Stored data
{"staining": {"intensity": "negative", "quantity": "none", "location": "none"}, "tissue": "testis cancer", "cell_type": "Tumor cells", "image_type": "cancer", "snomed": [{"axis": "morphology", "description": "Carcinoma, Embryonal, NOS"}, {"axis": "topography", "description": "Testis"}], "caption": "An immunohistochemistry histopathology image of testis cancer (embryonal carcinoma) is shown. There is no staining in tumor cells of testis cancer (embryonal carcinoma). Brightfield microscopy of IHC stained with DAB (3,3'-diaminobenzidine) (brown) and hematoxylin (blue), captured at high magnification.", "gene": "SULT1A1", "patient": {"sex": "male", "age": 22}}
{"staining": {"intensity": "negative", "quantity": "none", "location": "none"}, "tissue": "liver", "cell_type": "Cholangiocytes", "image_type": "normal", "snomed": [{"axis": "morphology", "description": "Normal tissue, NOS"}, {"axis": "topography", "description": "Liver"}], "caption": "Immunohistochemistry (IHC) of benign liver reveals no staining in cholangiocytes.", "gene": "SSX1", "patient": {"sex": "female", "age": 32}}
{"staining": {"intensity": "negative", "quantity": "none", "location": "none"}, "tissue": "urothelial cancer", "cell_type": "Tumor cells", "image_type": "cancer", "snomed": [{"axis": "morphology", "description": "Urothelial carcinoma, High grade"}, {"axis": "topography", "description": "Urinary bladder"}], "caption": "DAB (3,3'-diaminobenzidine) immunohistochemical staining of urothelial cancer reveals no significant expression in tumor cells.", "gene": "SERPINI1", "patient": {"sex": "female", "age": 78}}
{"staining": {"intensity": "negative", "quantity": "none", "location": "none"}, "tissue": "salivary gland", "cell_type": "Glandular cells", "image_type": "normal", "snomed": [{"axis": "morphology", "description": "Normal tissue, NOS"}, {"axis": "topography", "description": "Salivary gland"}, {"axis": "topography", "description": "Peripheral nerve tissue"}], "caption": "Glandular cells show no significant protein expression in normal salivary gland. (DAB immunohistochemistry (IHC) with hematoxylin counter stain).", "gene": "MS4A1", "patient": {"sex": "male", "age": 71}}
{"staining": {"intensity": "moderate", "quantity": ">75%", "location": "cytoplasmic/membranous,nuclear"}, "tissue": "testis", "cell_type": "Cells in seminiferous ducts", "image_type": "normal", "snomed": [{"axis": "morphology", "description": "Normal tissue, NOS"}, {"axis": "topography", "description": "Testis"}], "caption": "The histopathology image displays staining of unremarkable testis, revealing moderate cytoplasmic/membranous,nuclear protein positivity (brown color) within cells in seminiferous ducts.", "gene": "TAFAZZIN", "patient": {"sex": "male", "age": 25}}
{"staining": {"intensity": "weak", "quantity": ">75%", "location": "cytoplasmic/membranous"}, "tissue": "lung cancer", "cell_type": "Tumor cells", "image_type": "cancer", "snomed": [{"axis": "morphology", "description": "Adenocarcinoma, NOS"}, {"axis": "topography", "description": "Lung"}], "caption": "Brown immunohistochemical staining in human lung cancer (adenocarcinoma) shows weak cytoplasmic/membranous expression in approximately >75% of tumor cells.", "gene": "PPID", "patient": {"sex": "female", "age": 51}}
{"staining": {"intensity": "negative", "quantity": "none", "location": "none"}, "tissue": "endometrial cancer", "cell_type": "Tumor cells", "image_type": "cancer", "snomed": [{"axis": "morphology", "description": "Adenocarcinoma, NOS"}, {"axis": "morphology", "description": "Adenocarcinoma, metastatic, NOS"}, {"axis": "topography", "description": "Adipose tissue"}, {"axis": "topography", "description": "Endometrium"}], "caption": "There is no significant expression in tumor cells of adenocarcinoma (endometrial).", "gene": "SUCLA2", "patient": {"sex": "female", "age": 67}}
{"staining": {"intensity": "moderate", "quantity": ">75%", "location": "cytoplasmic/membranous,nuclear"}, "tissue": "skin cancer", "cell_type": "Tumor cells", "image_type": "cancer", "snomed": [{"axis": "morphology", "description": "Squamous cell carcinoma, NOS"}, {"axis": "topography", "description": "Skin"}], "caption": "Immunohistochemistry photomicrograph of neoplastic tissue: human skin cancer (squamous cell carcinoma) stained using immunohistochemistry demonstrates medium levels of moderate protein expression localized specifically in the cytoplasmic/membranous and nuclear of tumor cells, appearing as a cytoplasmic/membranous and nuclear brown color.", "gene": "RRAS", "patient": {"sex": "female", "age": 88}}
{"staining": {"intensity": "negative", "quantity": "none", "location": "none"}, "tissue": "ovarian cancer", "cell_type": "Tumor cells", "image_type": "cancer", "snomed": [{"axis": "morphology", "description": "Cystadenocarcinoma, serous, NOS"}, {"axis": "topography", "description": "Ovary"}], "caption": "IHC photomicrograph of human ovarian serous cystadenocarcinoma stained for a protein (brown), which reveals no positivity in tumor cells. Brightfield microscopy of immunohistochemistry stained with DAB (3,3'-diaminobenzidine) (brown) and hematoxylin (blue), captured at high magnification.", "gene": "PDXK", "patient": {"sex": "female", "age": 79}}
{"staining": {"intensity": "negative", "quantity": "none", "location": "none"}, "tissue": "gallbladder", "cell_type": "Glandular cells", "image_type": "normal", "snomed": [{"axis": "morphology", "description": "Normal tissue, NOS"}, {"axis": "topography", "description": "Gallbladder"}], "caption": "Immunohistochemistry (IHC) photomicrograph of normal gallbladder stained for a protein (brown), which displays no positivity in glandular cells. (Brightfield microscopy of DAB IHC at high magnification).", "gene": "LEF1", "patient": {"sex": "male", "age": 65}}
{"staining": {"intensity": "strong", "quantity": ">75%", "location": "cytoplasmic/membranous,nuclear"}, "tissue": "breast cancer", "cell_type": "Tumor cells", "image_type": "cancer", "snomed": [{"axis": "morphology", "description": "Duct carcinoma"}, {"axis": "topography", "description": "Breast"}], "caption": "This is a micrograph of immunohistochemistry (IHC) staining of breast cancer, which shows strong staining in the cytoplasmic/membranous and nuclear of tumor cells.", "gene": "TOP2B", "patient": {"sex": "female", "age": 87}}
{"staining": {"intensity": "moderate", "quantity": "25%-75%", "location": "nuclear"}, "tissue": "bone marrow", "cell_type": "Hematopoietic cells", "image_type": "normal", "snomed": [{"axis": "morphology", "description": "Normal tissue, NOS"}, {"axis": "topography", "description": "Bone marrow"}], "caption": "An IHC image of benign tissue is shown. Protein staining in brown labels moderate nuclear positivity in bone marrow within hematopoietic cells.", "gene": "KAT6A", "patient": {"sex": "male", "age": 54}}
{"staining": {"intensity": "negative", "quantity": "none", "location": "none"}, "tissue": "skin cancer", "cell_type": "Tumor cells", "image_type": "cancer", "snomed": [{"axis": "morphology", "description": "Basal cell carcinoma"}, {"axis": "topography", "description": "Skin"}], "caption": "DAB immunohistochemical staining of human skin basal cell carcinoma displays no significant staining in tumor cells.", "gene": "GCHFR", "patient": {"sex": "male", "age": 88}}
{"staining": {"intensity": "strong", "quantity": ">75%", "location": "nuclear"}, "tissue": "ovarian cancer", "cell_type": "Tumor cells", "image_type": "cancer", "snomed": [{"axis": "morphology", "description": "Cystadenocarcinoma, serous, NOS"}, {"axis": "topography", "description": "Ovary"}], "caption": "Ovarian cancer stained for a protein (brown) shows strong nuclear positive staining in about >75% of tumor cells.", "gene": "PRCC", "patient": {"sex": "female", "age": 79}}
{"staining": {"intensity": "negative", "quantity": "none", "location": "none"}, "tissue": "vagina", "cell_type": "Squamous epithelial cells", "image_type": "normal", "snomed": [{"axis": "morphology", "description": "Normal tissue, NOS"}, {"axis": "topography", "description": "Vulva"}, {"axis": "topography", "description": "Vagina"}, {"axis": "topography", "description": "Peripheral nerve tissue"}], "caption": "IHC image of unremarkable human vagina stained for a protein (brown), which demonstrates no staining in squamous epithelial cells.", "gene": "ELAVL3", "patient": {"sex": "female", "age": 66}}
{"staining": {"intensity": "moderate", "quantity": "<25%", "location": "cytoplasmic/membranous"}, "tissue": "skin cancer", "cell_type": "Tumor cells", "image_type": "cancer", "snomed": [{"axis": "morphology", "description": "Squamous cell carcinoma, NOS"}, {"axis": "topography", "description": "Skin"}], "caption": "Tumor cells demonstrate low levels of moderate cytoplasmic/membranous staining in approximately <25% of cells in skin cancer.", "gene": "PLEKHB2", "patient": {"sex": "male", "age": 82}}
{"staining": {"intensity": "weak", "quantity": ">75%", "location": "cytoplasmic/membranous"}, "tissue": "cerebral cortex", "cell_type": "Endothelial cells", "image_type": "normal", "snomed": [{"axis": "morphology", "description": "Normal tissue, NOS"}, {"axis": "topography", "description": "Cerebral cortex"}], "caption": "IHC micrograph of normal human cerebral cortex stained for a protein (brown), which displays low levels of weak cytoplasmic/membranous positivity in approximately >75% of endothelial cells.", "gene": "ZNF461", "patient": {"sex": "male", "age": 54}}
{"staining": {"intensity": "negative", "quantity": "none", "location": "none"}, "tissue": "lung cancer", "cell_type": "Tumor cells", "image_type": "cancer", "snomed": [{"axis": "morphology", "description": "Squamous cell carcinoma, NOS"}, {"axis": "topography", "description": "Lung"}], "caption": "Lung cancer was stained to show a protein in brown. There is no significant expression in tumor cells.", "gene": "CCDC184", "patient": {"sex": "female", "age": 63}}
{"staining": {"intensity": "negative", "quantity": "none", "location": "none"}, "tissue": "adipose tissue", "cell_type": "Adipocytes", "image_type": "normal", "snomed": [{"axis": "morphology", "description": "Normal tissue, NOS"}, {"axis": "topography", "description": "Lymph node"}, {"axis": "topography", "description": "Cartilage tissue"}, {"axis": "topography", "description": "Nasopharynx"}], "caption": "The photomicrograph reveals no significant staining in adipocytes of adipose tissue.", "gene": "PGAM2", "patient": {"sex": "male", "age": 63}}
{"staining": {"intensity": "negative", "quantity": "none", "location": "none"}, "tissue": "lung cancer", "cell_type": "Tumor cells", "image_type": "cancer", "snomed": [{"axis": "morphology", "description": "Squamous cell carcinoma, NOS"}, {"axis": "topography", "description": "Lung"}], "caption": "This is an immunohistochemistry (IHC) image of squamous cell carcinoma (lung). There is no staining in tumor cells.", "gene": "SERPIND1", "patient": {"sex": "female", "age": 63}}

- _What the task asks_: From the entries above, extract only the lines running from the one containing "photomicrograph of human" through the one containing "(IHC) photomicrograph of", inclusive.

- _Exercise result_:
{"staining": {"intensity": "negative", "quantity": "none", "location": "none"}, "tissue": "ovarian cancer", "cell_type": "Tumor cells", "image_type": "cancer", "snomed": [{"axis": "morphology", "description": "Cystadenocarcinoma, serous, NOS"}, {"axis": "topography", "description": "Ovary"}], "caption": "IHC photomicrograph of human ovarian serous cystadenocarcinoma stained for a protein (brown), which reveals no positivity in tumor cells. Brightfield microscopy of immunohistochemistry stained with DAB (3,3'-diaminobenzidine) (brown) and hematoxylin (blue), captured at high magnification.", "gene": "PDXK", "patient": {"sex": "female", "age": 79}}
{"staining": {"intensity": "negative", "quantity": "none", "location": "none"}, "tissue": "gallbladder", "cell_type": "Glandular cells", "image_type": "normal", "snomed": [{"axis": "morphology", "description": "Normal tissue, NOS"}, {"axis": "topography", "description": "Gallbladder"}], "caption": "Immunohistochemistry (IHC) photomicrograph of normal gallbladder stained for a protein (brown), which displays no positivity in glandular cells. (Brightfield microscopy of DAB IHC at high magnification).", "gene": "LEF1", "patient": {"sex": "male", "age": 65}}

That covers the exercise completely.